Unreliable Narrator: USA Beat Canada

Today on Unreliable Narrator: Team USA beats Canada in Men’s Hockey for Olympic Gold.

Period 1: The teams take the ice with Team USA being the clear favorite given that the Canadians are a bunch of three foot tall wood chucks who speak French. Matt Goldy scores the first goal by ricocheting the puck off Plymouth Rock and the Statue of Liberty, both of which had been moved to Italy for some reason.

First intermission: The duplicitous canucks, seeing their dire situation, hire the Zamboni driver to coat the ice in maple syrup, giving their team a clear advantage. Despite being an American, the Zamboni driver takes this payoff from a state enemy, citing his limited earning potential outside the small window of the Winter Olympics. Americans are outraged at his lack of patriotism, along with the perversion of a great American invention, the Zamboni.

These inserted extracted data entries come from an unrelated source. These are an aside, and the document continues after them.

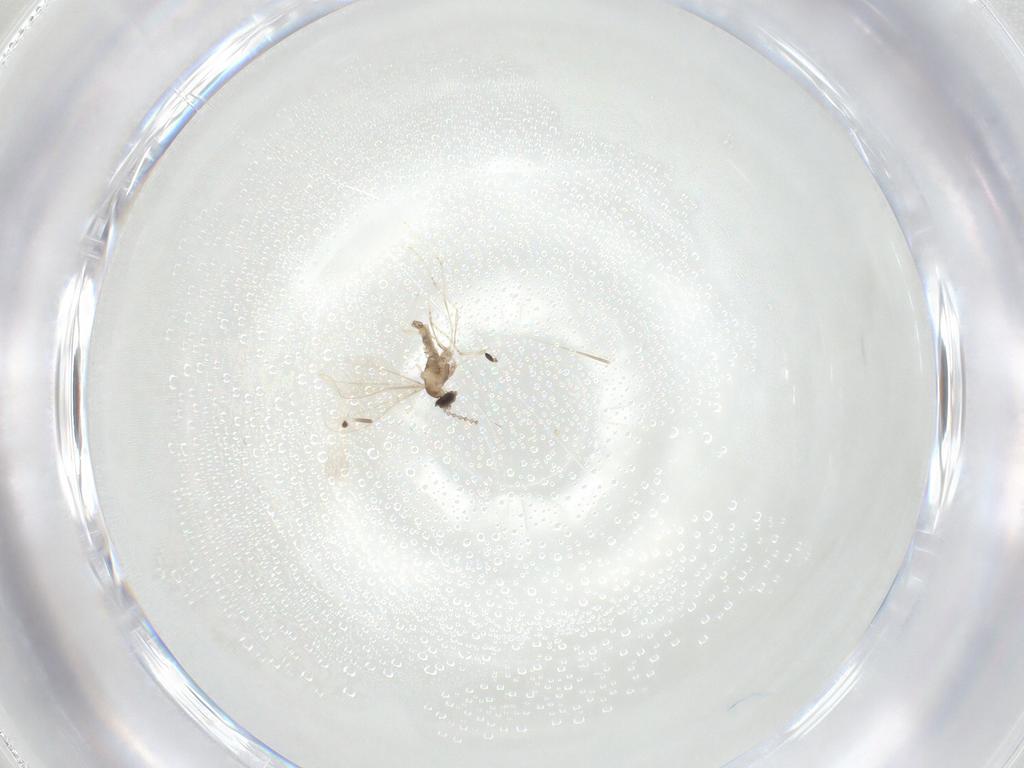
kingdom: Animalia
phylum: Arthropoda
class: Insecta
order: Diptera
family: Cecidomyiidae
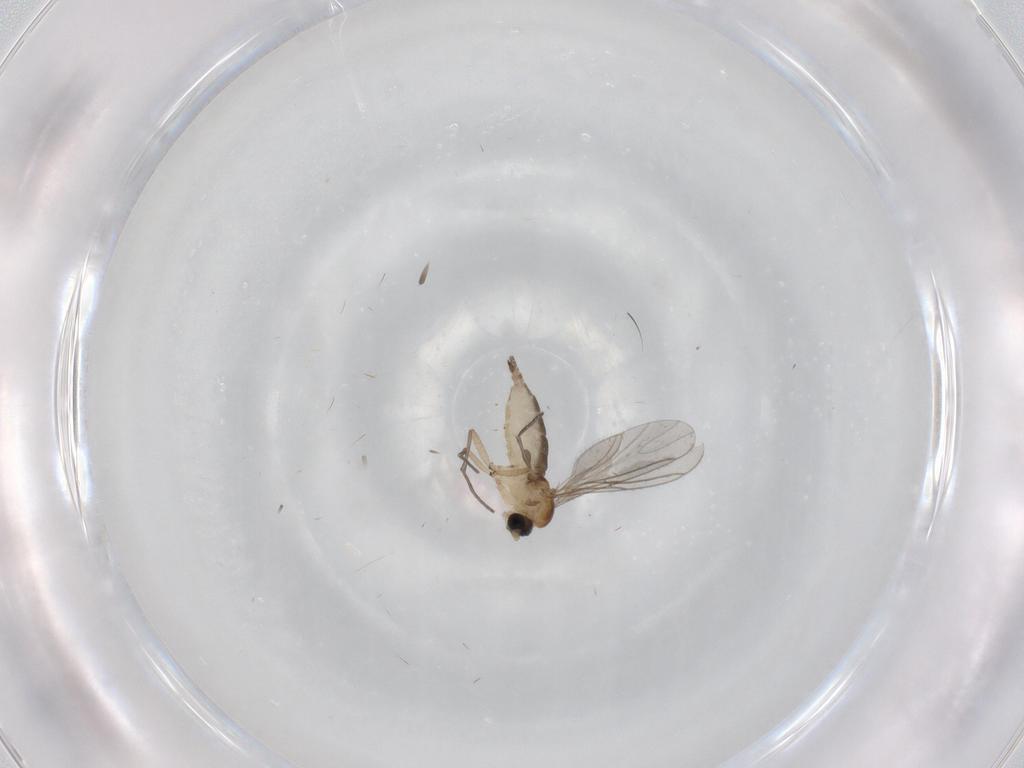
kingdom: Animalia
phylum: Arthropoda
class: Insecta
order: Diptera
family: Sciaridae
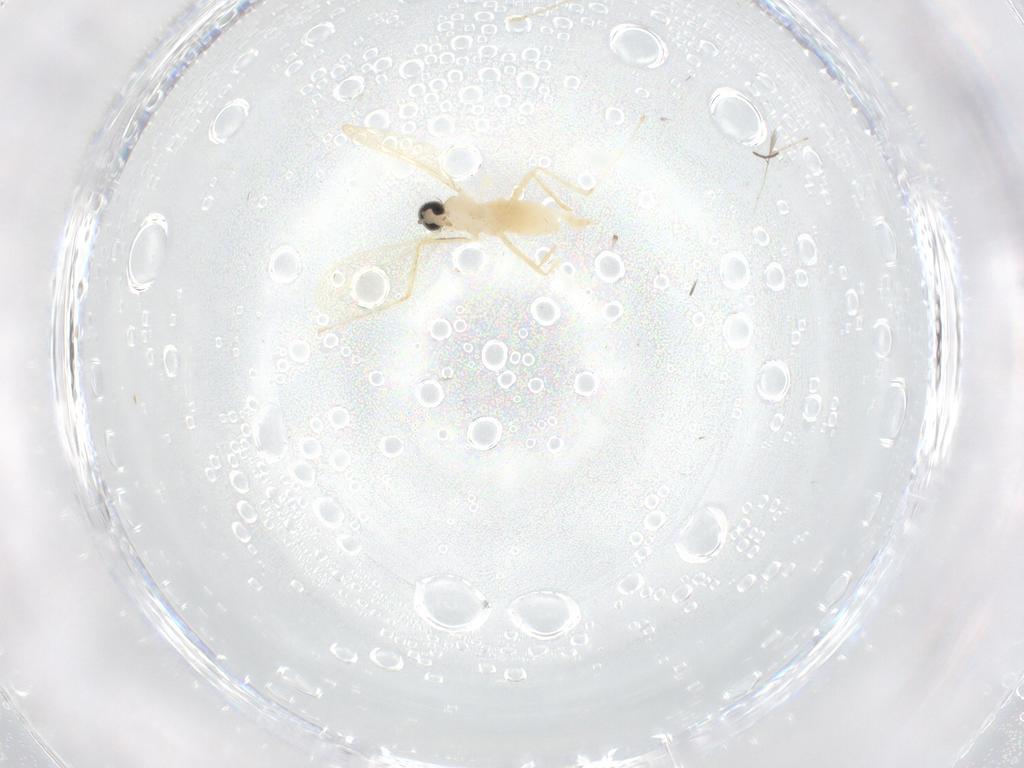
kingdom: Animalia
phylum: Arthropoda
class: Insecta
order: Diptera
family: Cecidomyiidae
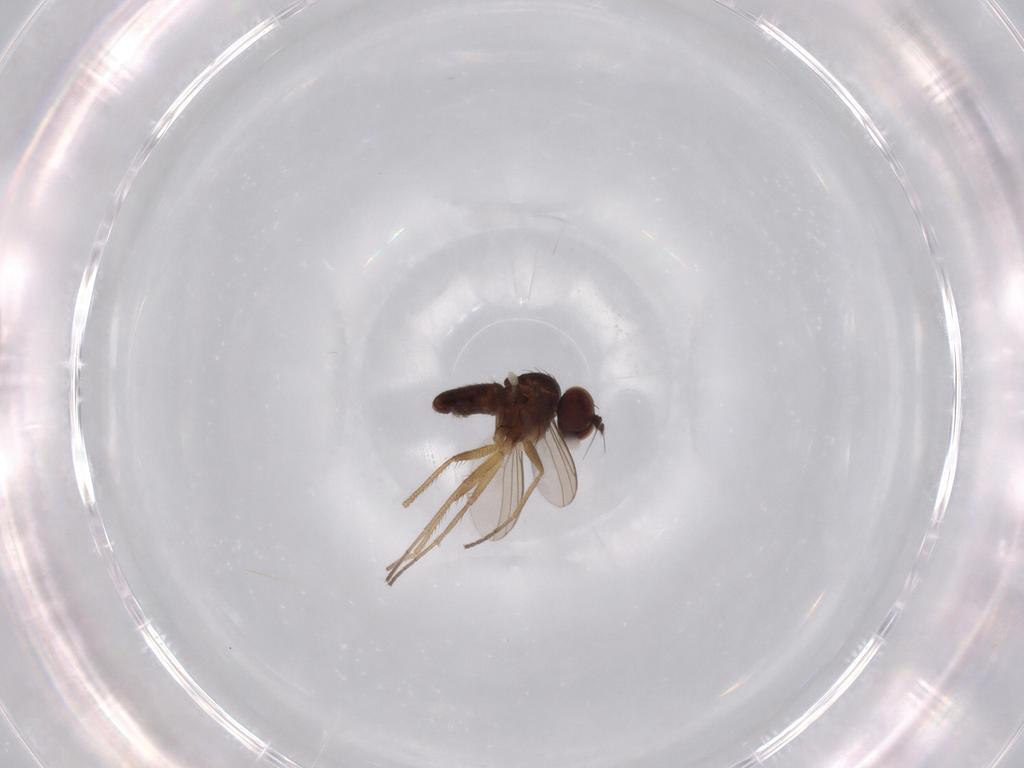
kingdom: Animalia
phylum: Arthropoda
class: Insecta
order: Diptera
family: Dolichopodidae
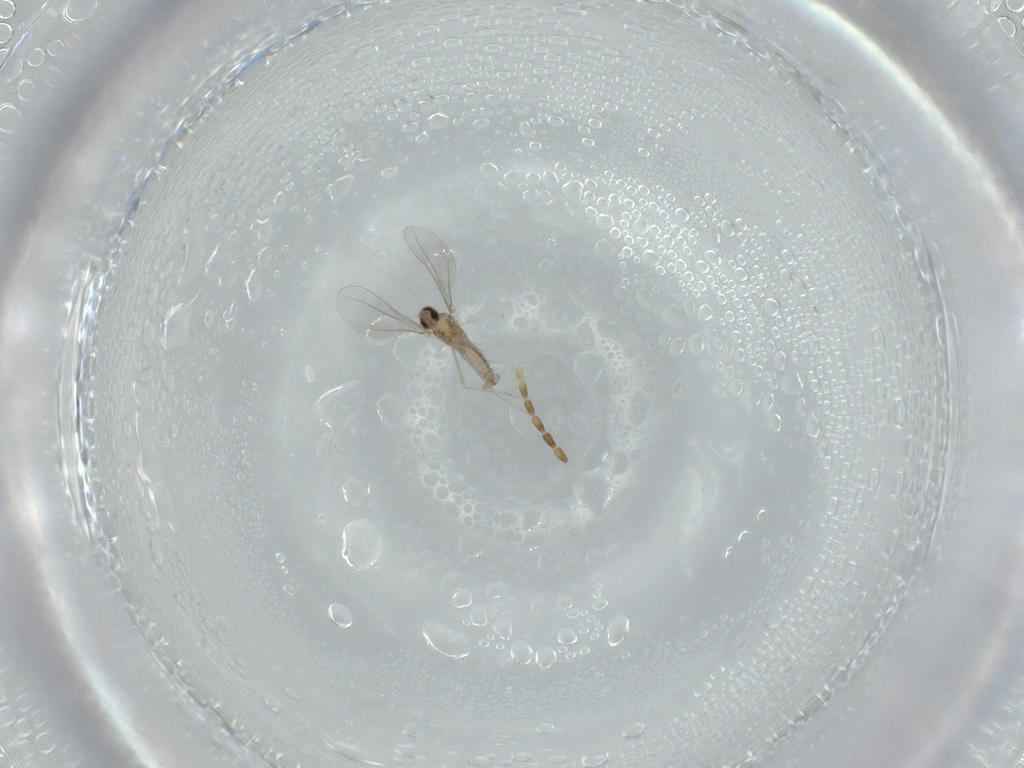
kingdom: Animalia
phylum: Arthropoda
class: Insecta
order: Diptera
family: Cecidomyiidae
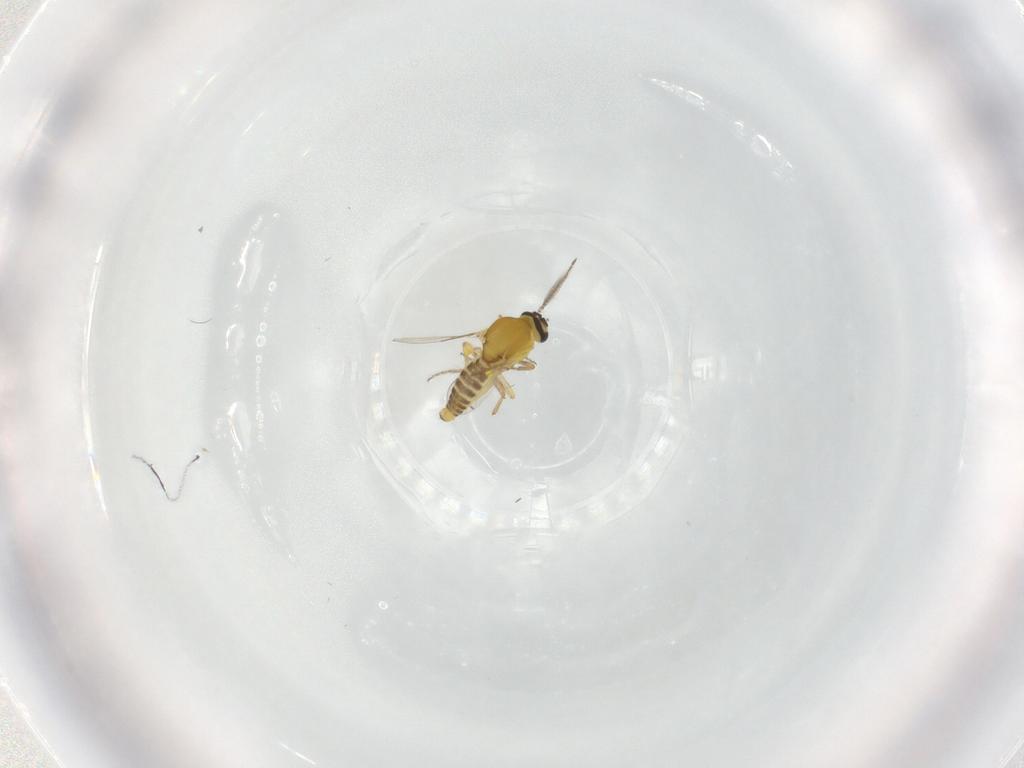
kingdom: Animalia
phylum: Arthropoda
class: Insecta
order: Diptera
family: Ceratopogonidae
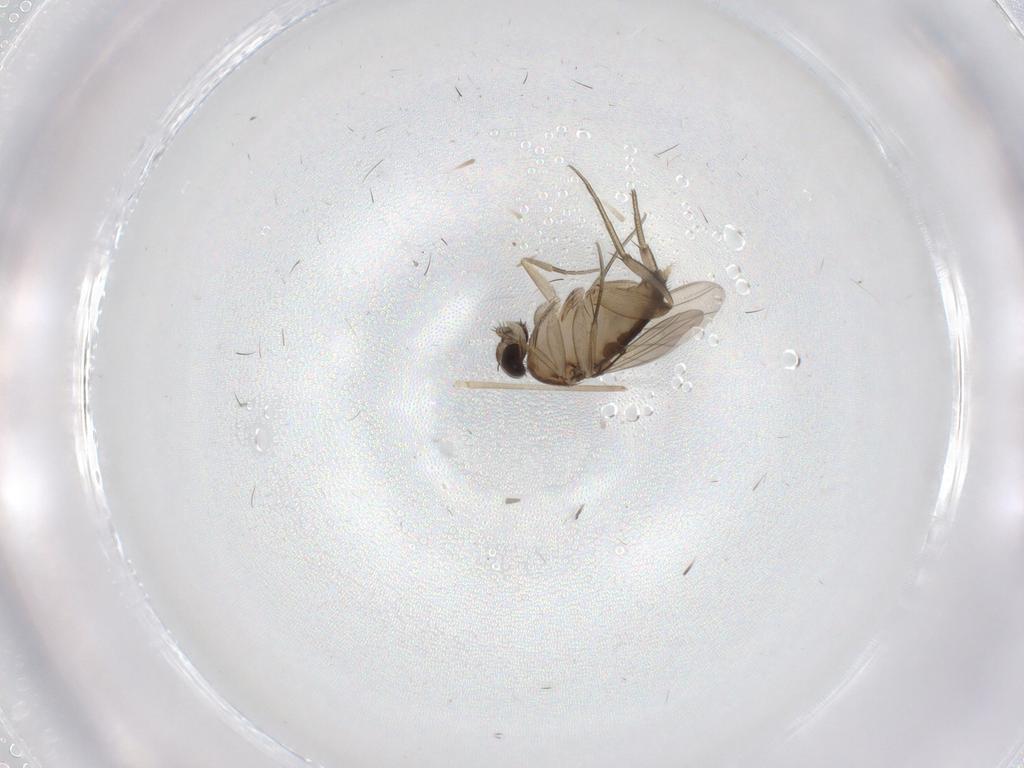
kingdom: Animalia
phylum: Arthropoda
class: Insecta
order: Diptera
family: Phoridae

Second Period: Stuck to the ice, Team USA is powerless to stop the woodchuck brigade from scoring once as Cale Makar makes the goal for Canada, knocking the puck in as his teammates tie the goalie to the back of the net. The poutine lovers are insufferable, openly bragging about the superiority of Lablatt Blue and claiming Tim Hortons is better than Dunkin.’

Second Intermission: Invoking the spirit of Herb Brooks, Team USA is able to spiritually clean the ice. The Zamboni driver explodes into flame. So does that Russian woman who claimed that Alysa Liu looked fat. No seriously. Fuck that lady.

Third Period: With the odds once again even, the Canadians have to take their cheating to a whole new level. They take the ice with flamethrowers, ATVs, advanced alien weapons taken from Area 51, samurai swords, and a new strain of Covid. Team USA comes armed with nothing but their talent and heart. They fight to a tie.

Final intermission: In between the third period and overtime, my Canadian publisher, I Ain’t Your Marionette Press, calls me and asks what is with all this hostility against Canada. After a few choice words, I switch sides. Here’s a link to my book, by the way.

Overtime: The plucky underdog Canadians face off one last time against the Yankee Imperialist bad guys in this match of good vs. evil. Needless to say, just as I start cheering for the canucks, they lose.